The articles demonstrates that while the League’s membership produced an affinity to an international community that is allegedly separated from colonising desires, it consumed the potential of anti-colonial strategies by sustaining an analogy with the League’s founding members. This analogy was crucial for the Egyptian Nationalist party, al-Wafd, who hoped it would actualise Egyptian independence after the 1936 Anglo-Egyptian treaty and strengthen al-Wafd’s international presence through joining the League of Nations. The modernisation of the Egyptian legal identity maintained a dependency on European values to construct an autonomous political and legal subject that can compete with that of Europe. This identity persists today as a source of societal dissatisfactions.

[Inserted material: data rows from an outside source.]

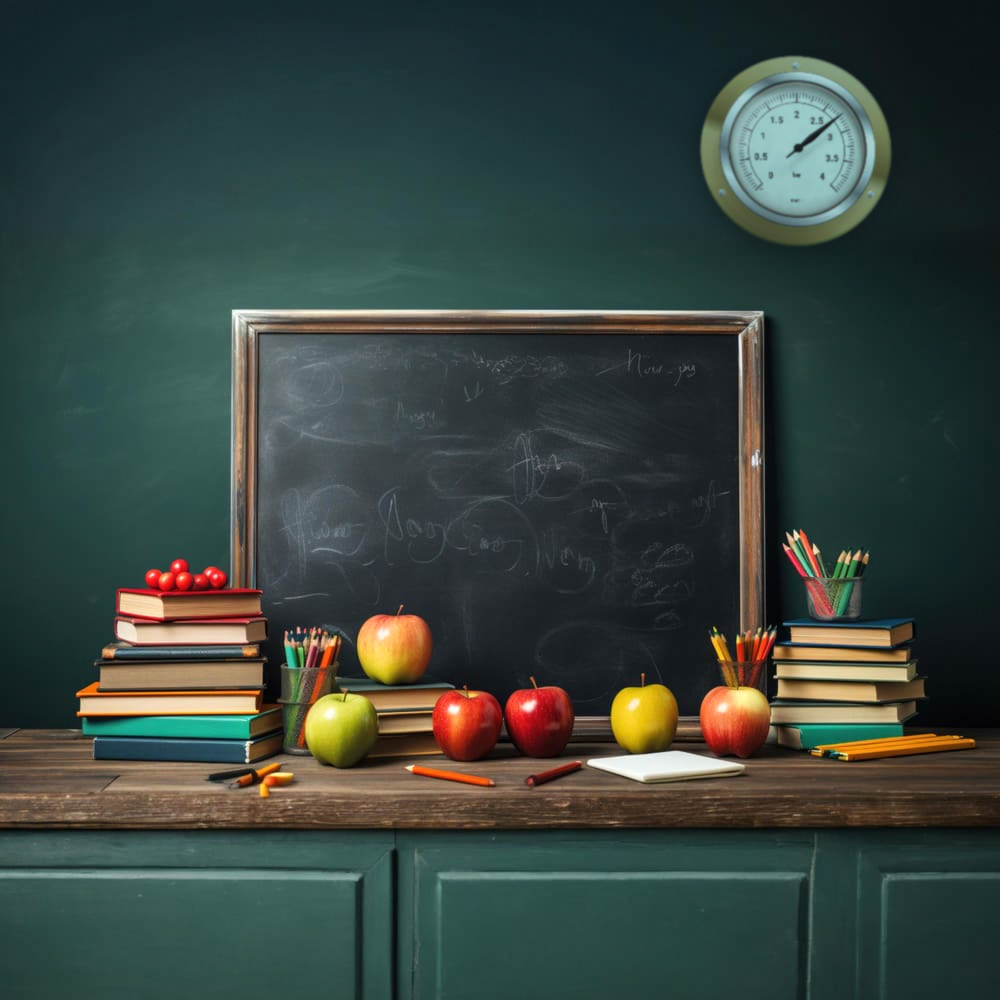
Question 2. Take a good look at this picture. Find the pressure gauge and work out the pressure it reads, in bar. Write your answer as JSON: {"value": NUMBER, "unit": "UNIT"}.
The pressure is {"value": 2.75, "unit": "bar"}
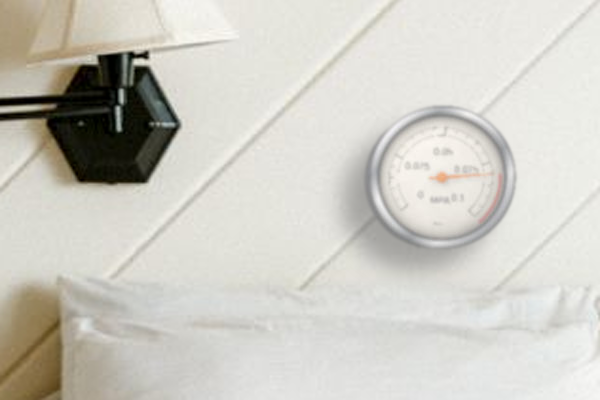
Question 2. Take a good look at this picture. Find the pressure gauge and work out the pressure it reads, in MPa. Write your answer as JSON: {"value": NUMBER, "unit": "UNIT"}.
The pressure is {"value": 0.08, "unit": "MPa"}
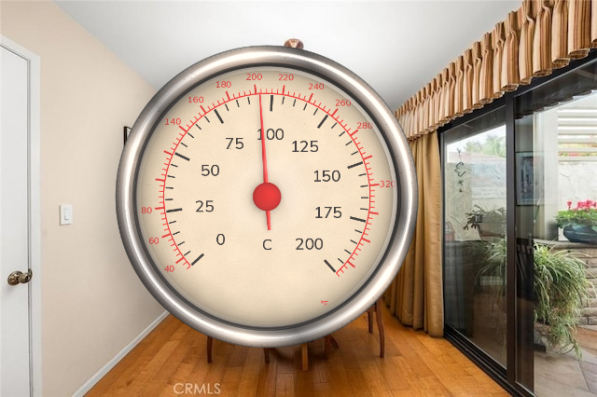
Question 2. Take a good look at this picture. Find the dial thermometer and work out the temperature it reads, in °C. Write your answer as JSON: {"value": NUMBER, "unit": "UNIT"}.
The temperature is {"value": 95, "unit": "°C"}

The article moves between two political moments that recognise a unified Egyptian identity: first, the League of Nations’ reception of al-Wafd Party, as an international representative of Egyptian sovereignty against the British Empire; and second, the United Nations’ response to the Egyptian uprising in 2011 as a triumph of a popular will. The article suggests a resemblance between the United Nations’ reception of the uprising and granting Egypt its membership to the League. In both moments, international recognition is contingent on maintaining a close affinity between a unified Egyptian identity and western exemplarity. Against that, the paper proposes that the societal deformations in those two moments suggest that representing a unified political will has become an interminable source of social dissatisfaction and political repression. The paper suggests working through the chasm between the narratives that get internationally celebrated and those that remain repressed in social relations when the ‘international’ is a space of conformity and unification. International recognition appears as practices that reshape conflicting desires in moments of uprisings to affirm a unified political agency against the plurality of demands on a national level.